Description of the task: In the rows below, retype the part that opens with the line containing "# Logarithmic number of collisions" and closes with the line containing "Measure of fairness". Keep every line unchanged.

BEGIN The data

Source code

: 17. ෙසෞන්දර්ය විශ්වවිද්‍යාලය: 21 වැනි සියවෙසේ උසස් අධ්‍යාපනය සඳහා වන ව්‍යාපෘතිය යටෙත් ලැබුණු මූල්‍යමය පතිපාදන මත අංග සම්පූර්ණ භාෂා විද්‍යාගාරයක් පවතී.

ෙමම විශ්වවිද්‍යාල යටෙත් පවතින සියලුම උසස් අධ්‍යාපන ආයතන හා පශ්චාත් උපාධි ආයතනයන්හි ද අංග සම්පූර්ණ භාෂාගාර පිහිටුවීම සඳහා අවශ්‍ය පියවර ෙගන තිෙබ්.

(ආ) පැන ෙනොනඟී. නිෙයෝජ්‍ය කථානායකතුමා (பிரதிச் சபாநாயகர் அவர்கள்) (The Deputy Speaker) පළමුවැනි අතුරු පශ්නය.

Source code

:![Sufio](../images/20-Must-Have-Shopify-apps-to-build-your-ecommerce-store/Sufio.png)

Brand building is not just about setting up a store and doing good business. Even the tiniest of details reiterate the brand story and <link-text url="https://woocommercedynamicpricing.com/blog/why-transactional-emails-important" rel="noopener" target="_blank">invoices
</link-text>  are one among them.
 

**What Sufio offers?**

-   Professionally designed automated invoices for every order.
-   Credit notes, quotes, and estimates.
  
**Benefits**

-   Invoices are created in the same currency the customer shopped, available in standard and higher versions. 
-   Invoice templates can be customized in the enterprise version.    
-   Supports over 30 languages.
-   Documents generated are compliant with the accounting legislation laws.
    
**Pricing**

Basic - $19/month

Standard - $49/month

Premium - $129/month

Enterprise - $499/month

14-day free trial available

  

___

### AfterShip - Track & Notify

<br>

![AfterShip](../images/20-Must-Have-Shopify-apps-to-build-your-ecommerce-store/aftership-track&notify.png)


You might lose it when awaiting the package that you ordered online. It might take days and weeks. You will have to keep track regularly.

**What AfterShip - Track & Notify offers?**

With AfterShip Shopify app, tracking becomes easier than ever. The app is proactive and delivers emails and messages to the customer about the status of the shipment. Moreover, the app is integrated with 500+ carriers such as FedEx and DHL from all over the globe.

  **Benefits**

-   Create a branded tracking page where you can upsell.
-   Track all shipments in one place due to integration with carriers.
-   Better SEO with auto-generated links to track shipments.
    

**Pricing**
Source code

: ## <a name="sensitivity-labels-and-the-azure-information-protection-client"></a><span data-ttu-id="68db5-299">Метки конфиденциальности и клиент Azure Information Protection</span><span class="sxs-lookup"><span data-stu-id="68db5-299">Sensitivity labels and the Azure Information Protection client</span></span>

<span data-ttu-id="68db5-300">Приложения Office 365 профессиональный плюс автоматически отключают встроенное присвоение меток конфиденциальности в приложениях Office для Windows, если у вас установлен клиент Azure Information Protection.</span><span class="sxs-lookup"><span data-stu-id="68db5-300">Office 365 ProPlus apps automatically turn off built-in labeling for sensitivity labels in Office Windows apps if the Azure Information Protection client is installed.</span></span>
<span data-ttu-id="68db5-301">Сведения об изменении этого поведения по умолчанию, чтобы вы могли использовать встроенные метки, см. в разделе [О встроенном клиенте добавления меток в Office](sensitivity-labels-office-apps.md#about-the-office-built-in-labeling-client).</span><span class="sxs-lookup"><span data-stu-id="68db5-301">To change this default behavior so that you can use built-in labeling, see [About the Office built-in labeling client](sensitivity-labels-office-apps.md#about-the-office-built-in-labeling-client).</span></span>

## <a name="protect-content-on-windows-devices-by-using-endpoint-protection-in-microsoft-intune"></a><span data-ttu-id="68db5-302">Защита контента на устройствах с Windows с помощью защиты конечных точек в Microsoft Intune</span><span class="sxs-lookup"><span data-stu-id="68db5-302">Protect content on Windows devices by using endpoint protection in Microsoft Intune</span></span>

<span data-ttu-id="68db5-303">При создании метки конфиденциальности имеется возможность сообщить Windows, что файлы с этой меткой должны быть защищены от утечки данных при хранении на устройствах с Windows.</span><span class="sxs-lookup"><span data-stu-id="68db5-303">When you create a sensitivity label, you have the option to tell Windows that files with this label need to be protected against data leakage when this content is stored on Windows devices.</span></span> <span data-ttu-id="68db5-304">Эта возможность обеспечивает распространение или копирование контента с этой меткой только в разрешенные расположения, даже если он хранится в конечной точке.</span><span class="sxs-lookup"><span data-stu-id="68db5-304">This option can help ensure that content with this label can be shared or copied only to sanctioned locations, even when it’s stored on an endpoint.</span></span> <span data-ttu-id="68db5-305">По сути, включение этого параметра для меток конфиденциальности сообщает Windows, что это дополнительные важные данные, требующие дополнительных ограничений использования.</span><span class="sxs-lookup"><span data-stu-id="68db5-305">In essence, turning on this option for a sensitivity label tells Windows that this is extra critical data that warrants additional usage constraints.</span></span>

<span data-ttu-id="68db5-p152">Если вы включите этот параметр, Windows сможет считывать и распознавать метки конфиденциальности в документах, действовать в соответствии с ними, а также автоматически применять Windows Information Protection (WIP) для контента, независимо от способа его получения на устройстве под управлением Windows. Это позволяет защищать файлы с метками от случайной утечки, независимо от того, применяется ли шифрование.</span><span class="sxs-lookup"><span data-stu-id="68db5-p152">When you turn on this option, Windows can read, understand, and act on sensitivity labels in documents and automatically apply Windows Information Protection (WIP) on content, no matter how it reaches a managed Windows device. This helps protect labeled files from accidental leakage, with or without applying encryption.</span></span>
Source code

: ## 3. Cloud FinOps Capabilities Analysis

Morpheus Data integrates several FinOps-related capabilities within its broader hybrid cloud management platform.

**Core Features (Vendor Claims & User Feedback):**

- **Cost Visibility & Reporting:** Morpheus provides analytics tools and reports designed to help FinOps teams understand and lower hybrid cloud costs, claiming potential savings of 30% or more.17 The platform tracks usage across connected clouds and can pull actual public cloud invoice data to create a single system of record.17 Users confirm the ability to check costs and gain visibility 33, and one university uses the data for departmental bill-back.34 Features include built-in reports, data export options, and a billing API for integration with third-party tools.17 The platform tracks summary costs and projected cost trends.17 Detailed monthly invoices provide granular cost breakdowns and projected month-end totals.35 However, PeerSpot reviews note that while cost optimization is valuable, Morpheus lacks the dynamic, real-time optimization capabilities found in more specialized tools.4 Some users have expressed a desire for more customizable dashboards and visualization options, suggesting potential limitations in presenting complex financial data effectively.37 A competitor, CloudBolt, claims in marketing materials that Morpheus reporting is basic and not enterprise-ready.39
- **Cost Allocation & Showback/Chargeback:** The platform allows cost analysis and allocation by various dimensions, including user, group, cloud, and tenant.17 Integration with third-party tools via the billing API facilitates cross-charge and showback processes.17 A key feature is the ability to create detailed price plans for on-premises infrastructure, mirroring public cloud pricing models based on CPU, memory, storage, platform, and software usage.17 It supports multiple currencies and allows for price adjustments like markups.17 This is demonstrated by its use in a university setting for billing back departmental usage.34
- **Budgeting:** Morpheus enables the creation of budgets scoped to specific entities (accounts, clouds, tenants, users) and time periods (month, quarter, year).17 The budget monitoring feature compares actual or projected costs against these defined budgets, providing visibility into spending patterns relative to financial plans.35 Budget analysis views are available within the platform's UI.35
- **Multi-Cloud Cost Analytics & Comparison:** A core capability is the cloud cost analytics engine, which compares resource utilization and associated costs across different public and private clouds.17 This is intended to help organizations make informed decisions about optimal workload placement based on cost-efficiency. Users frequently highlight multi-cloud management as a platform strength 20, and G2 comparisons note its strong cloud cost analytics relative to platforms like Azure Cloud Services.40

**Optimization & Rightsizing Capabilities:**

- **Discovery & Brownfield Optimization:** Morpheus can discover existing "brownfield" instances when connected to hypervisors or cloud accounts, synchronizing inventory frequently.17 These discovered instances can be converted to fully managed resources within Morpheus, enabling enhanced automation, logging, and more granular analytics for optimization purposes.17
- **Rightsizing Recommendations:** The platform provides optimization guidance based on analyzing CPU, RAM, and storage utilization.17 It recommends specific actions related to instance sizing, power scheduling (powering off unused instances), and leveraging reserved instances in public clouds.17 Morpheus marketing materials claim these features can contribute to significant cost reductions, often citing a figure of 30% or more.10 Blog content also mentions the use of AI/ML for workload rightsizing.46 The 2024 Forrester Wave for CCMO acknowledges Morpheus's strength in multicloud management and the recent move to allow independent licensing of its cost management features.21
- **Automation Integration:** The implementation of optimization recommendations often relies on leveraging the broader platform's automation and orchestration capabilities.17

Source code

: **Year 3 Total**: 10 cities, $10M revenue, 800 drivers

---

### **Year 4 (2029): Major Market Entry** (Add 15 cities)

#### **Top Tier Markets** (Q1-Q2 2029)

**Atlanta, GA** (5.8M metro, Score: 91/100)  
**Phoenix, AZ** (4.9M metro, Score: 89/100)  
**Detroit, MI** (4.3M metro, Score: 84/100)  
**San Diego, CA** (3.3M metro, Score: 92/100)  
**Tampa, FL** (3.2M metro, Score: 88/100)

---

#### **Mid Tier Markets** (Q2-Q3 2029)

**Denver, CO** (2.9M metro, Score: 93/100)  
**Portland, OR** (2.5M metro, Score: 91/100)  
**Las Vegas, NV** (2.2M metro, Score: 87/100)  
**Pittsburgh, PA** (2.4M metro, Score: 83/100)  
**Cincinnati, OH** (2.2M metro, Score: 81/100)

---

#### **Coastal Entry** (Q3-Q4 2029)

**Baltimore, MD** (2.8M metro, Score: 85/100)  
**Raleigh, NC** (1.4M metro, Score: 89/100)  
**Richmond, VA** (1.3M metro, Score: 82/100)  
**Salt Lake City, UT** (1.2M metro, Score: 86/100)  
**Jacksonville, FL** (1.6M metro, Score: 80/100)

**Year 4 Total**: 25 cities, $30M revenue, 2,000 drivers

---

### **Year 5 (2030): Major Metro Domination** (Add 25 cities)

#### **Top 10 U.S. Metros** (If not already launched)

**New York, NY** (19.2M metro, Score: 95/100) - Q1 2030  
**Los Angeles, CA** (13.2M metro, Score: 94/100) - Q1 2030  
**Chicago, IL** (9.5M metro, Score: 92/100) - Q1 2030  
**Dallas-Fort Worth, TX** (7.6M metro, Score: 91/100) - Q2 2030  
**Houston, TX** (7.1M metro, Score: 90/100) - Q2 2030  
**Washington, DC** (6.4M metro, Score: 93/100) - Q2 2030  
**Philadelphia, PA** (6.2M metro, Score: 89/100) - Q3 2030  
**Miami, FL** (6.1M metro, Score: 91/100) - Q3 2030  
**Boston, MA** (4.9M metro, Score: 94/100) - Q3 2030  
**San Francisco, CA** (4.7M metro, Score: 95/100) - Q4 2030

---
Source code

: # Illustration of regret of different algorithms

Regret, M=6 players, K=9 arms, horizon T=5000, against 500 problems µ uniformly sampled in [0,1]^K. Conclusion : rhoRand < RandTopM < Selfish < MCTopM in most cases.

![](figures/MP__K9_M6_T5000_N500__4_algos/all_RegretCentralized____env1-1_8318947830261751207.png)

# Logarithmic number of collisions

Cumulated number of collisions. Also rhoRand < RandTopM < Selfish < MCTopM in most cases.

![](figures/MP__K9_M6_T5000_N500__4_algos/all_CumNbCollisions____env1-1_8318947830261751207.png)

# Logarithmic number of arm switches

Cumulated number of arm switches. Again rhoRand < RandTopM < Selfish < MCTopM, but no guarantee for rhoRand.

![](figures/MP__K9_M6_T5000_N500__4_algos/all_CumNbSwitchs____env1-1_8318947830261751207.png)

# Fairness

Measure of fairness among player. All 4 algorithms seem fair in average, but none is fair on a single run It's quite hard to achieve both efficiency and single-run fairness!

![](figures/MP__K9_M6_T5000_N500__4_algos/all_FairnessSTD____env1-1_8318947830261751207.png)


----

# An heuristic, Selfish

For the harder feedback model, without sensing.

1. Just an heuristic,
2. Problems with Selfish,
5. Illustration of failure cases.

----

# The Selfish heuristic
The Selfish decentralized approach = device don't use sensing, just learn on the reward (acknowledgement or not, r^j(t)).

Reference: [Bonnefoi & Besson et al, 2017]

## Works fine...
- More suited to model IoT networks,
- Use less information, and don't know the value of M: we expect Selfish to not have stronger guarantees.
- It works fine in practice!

END The data

Result below:
# Logarithmic number of collisions

Cumulated number of collisions. Also rhoRand < RandTopM < Selfish < MCTopM in most cases.

![](figures/MP__K9_M6_T5000_N500__4_algos/all_CumNbCollisions____env1-1_8318947830261751207.png)

# Logarithmic number of arm switches

Cumulated number of arm switches. Again rhoRand < RandTopM < Selfish < MCTopM, but no guarantee for rhoRand.

![](figures/MP__K9_M6_T5000_N500__4_algos/all_CumNbSwitchs____env1-1_8318947830261751207.png)

# Fairness

Measure of fairness among player. All 4 algorithms seem fair in average, but none is fair on a single run It's quite hard to achieve both efficiency and single-run fairness!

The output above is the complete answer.